▶ Supplied text

※ ※ ※

Kristi Burton Brown

Deanna Loveland: young musician, model, and fashion designer takes a stand for life

Kristi Burton Brown
By Kristi Burton Brown

July 12, 2012 ( - Deanna Loveland, of Gianna Records, is a powerful young woman. In her twenties, Deanna exudes passion and joy in the midst of an incredible display of talent.

Deanna first became known for her musical abilities and performances. She has performed for a wide variety of audiences – including local churches, private events at Jerry Bruckheimer’s estate, and the Premier Iglesia Bautista in Mexico. Deanna is well-loved for her signature ability: playing both the harp and piano simultaneously while singing.

At the tender age of five, Deanna began to play piano by ear, and she soon progressed to the harp and violin. She took her gifts even farther by pursuing singing and songwriting. When I met Deanna – when she was just fourteen – it was clear that this girl had a quiet confidence about her. Deanna shares:

I guess I was one of those children that was born with a mission and never doubted what I was going to do/be when I grew up.

Deanna’s latest album – Inner Perfection – was released in January of this year, and she is traveling this summer to promote it.

For me ‘Inner Perfection’ wasn’t just about who I am as an artist … I think it exposes my passion to see others set free from whatever limitations they’ve had on their life. Whether it’s something as simple as peer pressure to be average or something more serious like an addiction or self-harm, it’s a box people don’t have to be in. With these songs I kinda wanted to say ‘hey, you can always rise above it and live your fullest potential.

Several years after beginning her music career, Deanna began to model and also came upon the fashion scene, revealing her own unique line: The Loveland Collection. She explains:

Fashion has always been more of a hobby for me. Started sewing when I was about nine and did more designing and embroidery as a teenager. I always kept it on the back burner knowing I would use it eventually.

※ ※ ※

▶ Given records
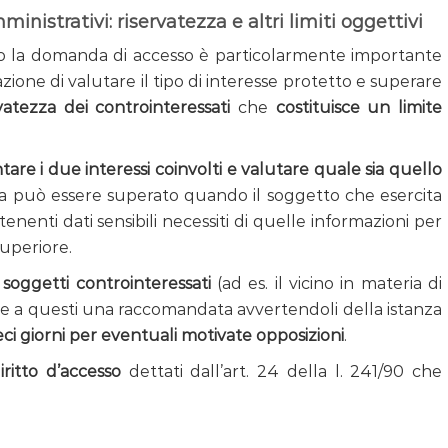
mministrativi: riservatezza e altri limiti oggettivi
no la domanda di accesso è particolarmente importante
one di valutare il tipo di interesse protetto e superare
ervatezza dei controinteressati
che
costituisce un limite
tare i due interessi coinvolti e valutare quale sia quello
tezza può essere superato quando il soggetto che esercita
nenti dati sensibili necessiti di quelle informazioni per
superiore.
 soggetti controinteressati
(ad es. il vicino in materia di
e a questi una raccomandata avvertendoli della istanza
eci giorni per eventuali motivate opposizioni
.
diritto d’accesso
dettati dall’art. 24 della l. 241/90 che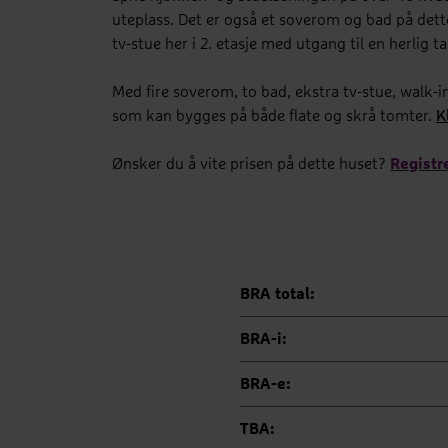
uteplass. Det er også et soverom og bad på dette
tv-stue her i 2. etasje med utgang til en herlig 
Med fire soverom, to bad, ekstra tv-stue, walk-
som kan bygges på både flate og skrå tomter.
K
Ønsker du å vite prisen på dette huset?
Registr
BRA total:
BRA-i:
BRA-e:
TBA: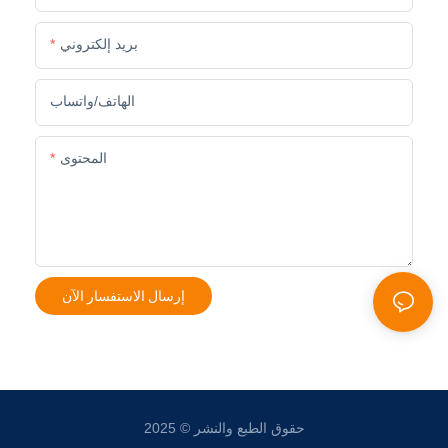
بريد إلكتروني
الهاتف/واتساب
المحتوى
إرسال الاستفسار الآن
حقوق الطبع والنشر © 2025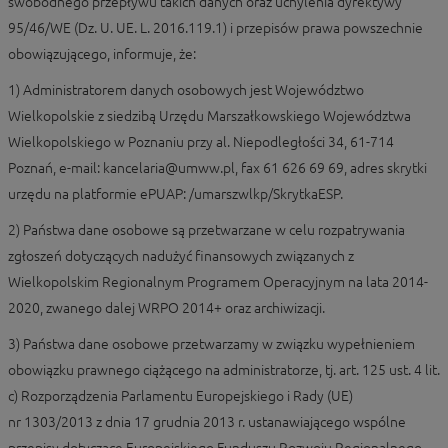
swobodnego przepływu takich danych oraz uchylenia dyrektywy
95/46/WE (Dz. U. UE. L. 2016.119.1) i przepisów prawa powszechnie
obowiązującego, informuje, że:
1) Administratorem danych osobowych jest Województwo
Wielkopolskie z siedzibą Urzędu Marszałkowskiego Województwa
Wielkopolskiego w Poznaniu przy al. Niepodległości 34, 61-714
Poznań, e-mail: kancelaria@umww.pl, fax 61 626 69 69, adres skrytki
urzędu na platformie ePUAP: /umarszwlkp/SkrytkaESP.
2) Państwa dane osobowe są przetwarzane w celu rozpatrywania
zgłoszeń dotyczących nadużyć finansowych związanych z
Wielkopolskim Regionalnym Programem Operacyjnym na lata 2014-
2020, zwanego dalej WRPO 2014+ oraz archiwizacji.
3) Państwa dane osobowe przetwarzamy w związku wypełnieniem
obowiązku prawnego ciążącego na administratorze, tj. art. 125 ust. 4 lit.
c) Rozporządzenia Parlamentu Europejskiego i Rady (UE)
nr 1303/2013 z dnia 17 grudnia 2013 r. ustanawiającego wspólne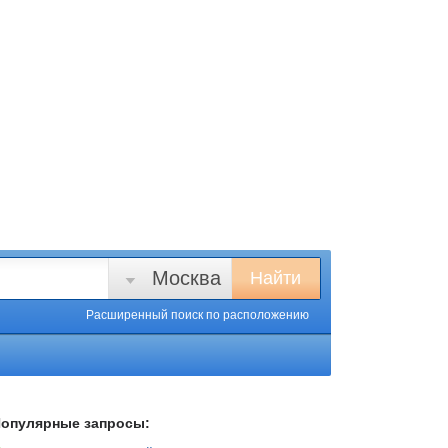
Москва
Найти
Расширенный поиск
по расположению
опулярные запросы: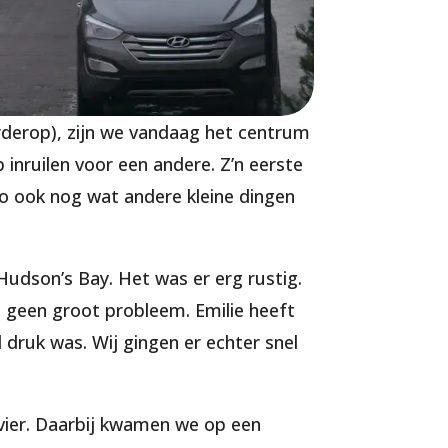
rderop), zijn we vandaag het centrum
 inruilen voor een andere. Z’n eerste
ko ook nog wat andere kleine dingen
Hudson’s Bay. Het was er erg rustig.
t geen groot probleem. Emilie heeft
 druk was. Wij gingen er echter snel
ivier. Daarbij kwamen we op een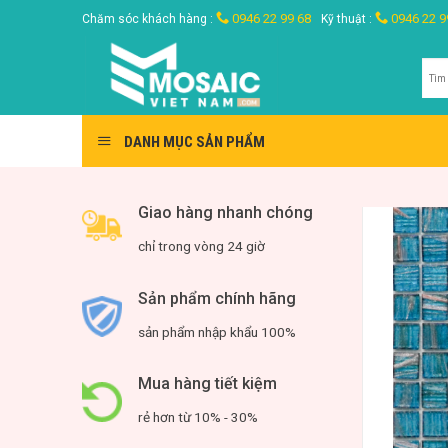
Skip
0946 22 99 68
0946 22 9
Chăm sóc khách hàng :
Kỹ thuật :
to
content
Tìm
kiế
DANH MỤC SẢN PHẨM
Giao hàng nhanh chóng
chỉ trong vòng 24 giờ
Sản phẩm chính hãng
sản phẩm nhập khẩu 100%
Mua hàng tiết kiệm
rẻ hơn từ 10% - 30%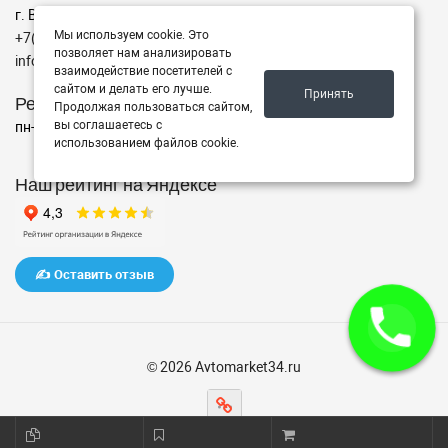
г. Волгоград ул. ул. маршала Еременко 98
Мы используем cookie. Это
+7(962)760-02-00
позволяет нам анализировать
info@avtomarket34.ru
взаимодействие посетителей с
сайтом и делать его лучше.
Принять
Режим работы
Продолжая пользоваться сайтом,
вы соглашаетесь с
пн-пт с 10:00 до 15:00, Сб-Вс выходной
использованием файлов cookie.
Наш рейтинг на Яндексе
✍️ Оставить отзыв
© 2026 Avtomarket34.ru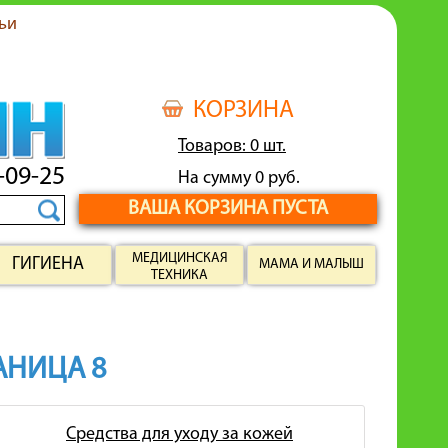
ьи
КОРЗИНА
Товаров: 0 шт.
-09-25
На сумму 0 руб.
ВАША КОРЗИНА ПУСТА
МЕДИЦИНСКАЯ
ГИГИЕНА
МАМА И МАЛЫШ
ТЕХНИКА
РАНИЦА 8
Средства для уходу за кожей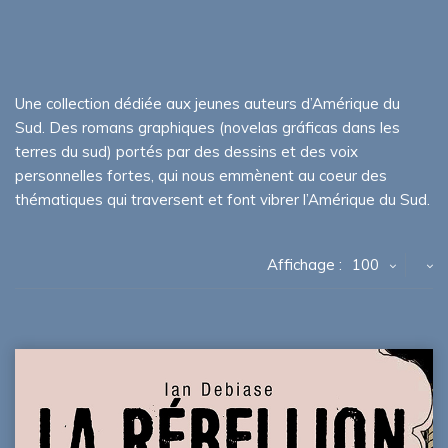
Une collection dédiée aux jeunes auteurs d’Amérique du
Sud. Des romans graphiques (novelas gráficas dans les
terres du sud) portés par des dessins et des voix
personnelles fortes, qui nous emmènent au coeur des
thématiques qui traversent et font vibrer l’Amérique du Sud.
Affichage :
100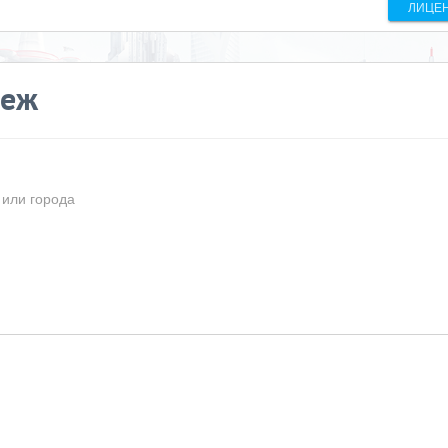
ЛИЦЕ
неж
 или города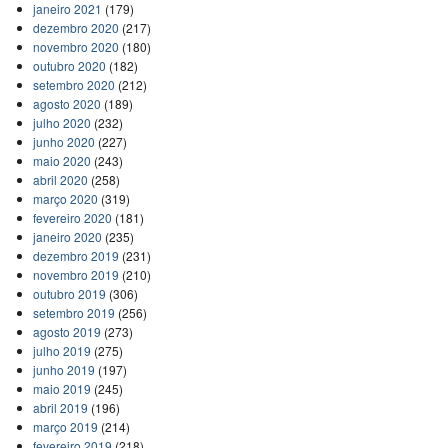
janeiro 2021
(179)
dezembro 2020
(217)
novembro 2020
(180)
outubro 2020
(182)
setembro 2020
(212)
agosto 2020
(189)
julho 2020
(232)
junho 2020
(227)
maio 2020
(243)
abril 2020
(258)
março 2020
(319)
fevereiro 2020
(181)
janeiro 2020
(235)
dezembro 2019
(231)
novembro 2019
(210)
outubro 2019
(306)
setembro 2019
(256)
agosto 2019
(273)
julho 2019
(275)
junho 2019
(197)
maio 2019
(245)
abril 2019
(196)
março 2019
(214)
fevereiro 2019
(218)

※ ※ ※

▶ Description of the task
In the profile of Deanna Loveland, what is the name of her latest album?

▶ Written solution
Inner Perfection